--- Extracted material Enclosed Below ---

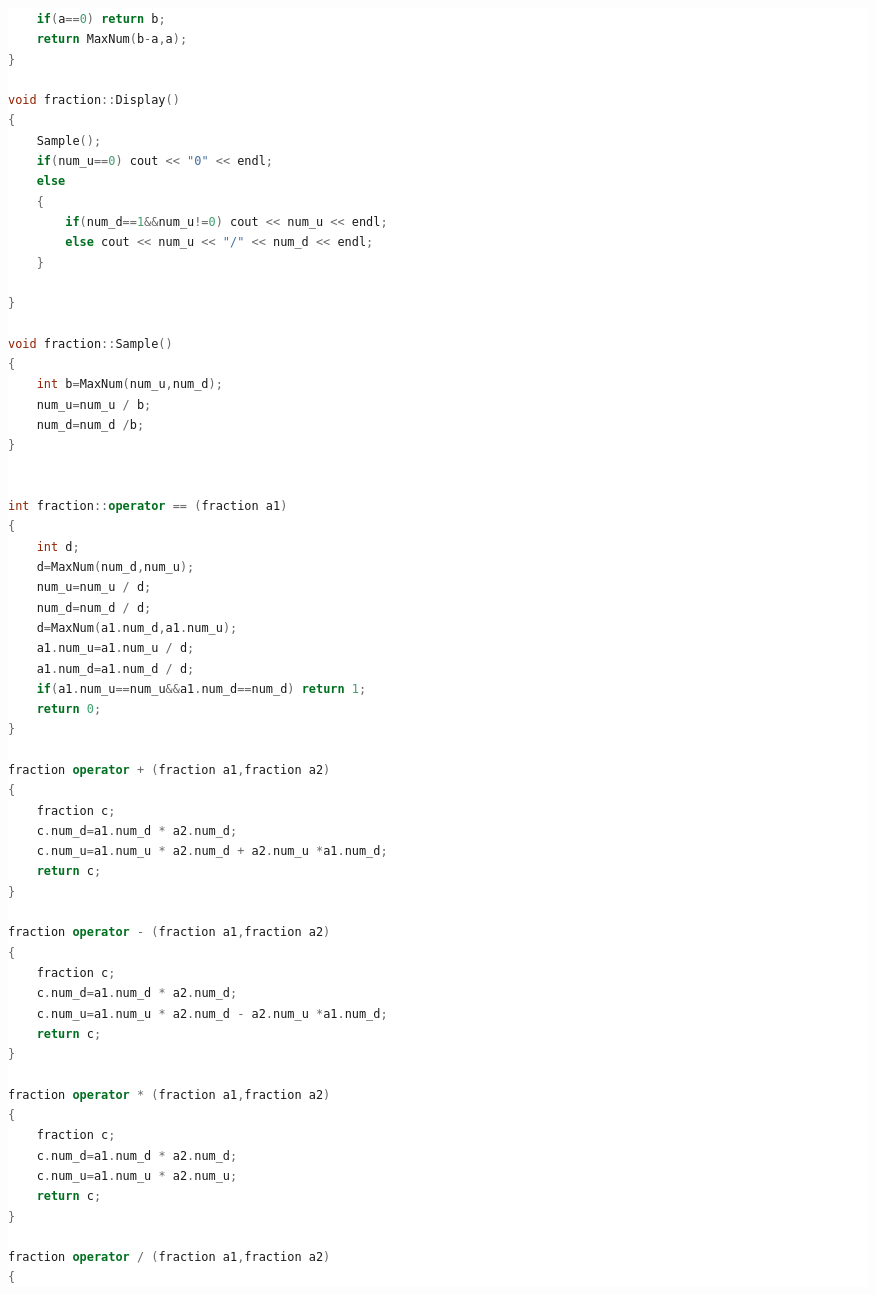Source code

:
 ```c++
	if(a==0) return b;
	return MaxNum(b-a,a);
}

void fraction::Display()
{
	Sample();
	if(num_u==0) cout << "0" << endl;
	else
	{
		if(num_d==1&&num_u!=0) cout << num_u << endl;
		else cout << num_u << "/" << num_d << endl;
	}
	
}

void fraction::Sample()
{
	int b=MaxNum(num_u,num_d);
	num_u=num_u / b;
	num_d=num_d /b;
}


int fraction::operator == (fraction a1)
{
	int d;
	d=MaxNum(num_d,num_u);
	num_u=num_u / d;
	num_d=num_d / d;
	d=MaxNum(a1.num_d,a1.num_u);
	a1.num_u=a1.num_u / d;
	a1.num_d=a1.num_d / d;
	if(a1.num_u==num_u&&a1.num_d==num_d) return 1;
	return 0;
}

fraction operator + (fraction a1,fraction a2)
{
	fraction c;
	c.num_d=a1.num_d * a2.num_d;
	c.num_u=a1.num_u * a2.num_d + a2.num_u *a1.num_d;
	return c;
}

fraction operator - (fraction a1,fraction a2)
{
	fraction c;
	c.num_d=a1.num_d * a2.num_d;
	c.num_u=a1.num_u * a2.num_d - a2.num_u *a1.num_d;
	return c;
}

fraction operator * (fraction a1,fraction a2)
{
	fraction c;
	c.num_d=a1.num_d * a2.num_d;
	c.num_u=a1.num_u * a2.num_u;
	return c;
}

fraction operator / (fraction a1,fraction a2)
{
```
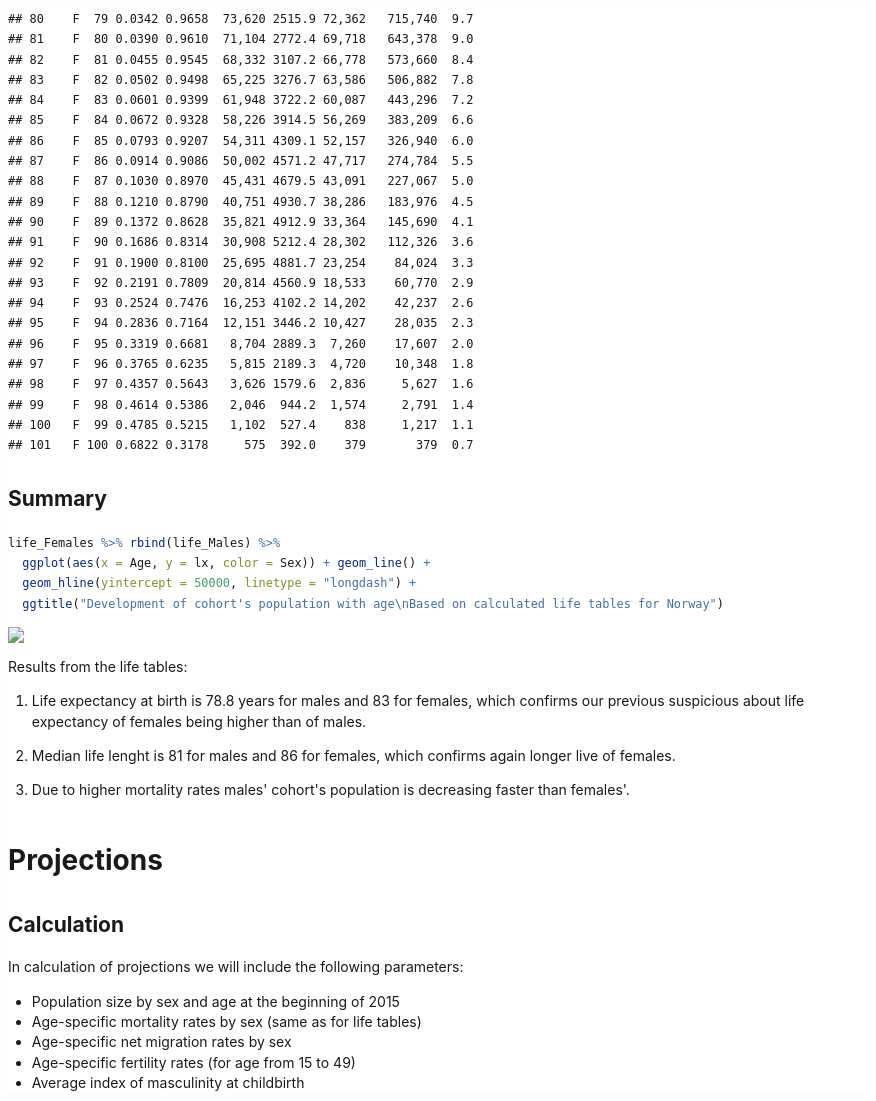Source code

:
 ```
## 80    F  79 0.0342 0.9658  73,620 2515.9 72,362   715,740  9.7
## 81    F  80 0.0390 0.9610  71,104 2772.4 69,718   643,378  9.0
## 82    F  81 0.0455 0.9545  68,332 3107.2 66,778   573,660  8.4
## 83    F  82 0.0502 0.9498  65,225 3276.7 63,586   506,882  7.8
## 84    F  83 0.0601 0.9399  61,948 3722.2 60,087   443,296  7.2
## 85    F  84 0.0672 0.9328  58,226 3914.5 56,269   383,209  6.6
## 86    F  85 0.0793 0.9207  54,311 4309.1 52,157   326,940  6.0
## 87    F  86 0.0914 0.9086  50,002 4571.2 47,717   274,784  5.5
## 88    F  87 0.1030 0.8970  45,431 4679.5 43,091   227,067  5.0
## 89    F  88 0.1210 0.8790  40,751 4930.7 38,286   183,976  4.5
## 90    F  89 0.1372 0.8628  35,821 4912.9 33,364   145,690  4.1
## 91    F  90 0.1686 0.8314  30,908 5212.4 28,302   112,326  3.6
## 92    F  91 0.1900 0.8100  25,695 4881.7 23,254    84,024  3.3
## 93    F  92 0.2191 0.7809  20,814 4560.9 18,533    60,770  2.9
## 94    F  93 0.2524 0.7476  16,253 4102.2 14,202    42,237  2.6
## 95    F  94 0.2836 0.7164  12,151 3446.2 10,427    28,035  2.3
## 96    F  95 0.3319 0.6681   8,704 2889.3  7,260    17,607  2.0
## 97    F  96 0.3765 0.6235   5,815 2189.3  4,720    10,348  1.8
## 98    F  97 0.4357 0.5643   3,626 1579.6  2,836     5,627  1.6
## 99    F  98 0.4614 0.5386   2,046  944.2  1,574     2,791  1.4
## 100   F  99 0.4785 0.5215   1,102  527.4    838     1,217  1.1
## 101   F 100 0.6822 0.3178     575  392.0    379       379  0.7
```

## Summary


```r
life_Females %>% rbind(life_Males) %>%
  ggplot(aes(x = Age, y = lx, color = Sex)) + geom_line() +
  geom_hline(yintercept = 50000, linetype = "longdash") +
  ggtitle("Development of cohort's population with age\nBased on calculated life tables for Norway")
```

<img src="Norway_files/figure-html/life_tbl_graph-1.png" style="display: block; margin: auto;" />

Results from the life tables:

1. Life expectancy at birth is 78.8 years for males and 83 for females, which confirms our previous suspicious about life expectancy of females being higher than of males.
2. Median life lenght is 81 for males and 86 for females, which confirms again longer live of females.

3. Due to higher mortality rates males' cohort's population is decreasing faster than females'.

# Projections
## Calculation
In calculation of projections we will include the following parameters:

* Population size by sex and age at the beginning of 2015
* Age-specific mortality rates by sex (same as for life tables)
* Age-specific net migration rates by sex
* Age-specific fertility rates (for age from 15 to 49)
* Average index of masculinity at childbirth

--- End of Enclosed Extracted material ---
--- Extracted material Enclosed Below ---

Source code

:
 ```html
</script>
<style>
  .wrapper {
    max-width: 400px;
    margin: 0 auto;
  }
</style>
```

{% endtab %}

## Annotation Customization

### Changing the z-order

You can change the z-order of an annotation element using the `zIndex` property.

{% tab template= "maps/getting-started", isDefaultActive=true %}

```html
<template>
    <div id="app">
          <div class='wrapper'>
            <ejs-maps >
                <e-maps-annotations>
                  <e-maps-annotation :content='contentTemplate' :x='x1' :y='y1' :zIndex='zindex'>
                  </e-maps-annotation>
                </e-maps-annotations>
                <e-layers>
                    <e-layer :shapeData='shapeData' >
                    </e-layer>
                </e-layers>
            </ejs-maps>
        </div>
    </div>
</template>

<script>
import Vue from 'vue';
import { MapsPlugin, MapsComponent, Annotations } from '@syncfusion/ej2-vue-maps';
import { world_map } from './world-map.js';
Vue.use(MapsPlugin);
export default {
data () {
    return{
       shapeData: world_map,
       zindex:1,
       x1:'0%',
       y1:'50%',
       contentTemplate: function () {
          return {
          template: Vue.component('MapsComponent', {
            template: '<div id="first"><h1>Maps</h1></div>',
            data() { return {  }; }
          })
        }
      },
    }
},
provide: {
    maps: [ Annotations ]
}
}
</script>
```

--- End of Enclosed Extracted material ---

## Activity
Within the listing above, copy each line that has the string "void".

## Result of the task
void fraction::Display()
void fraction::Sample()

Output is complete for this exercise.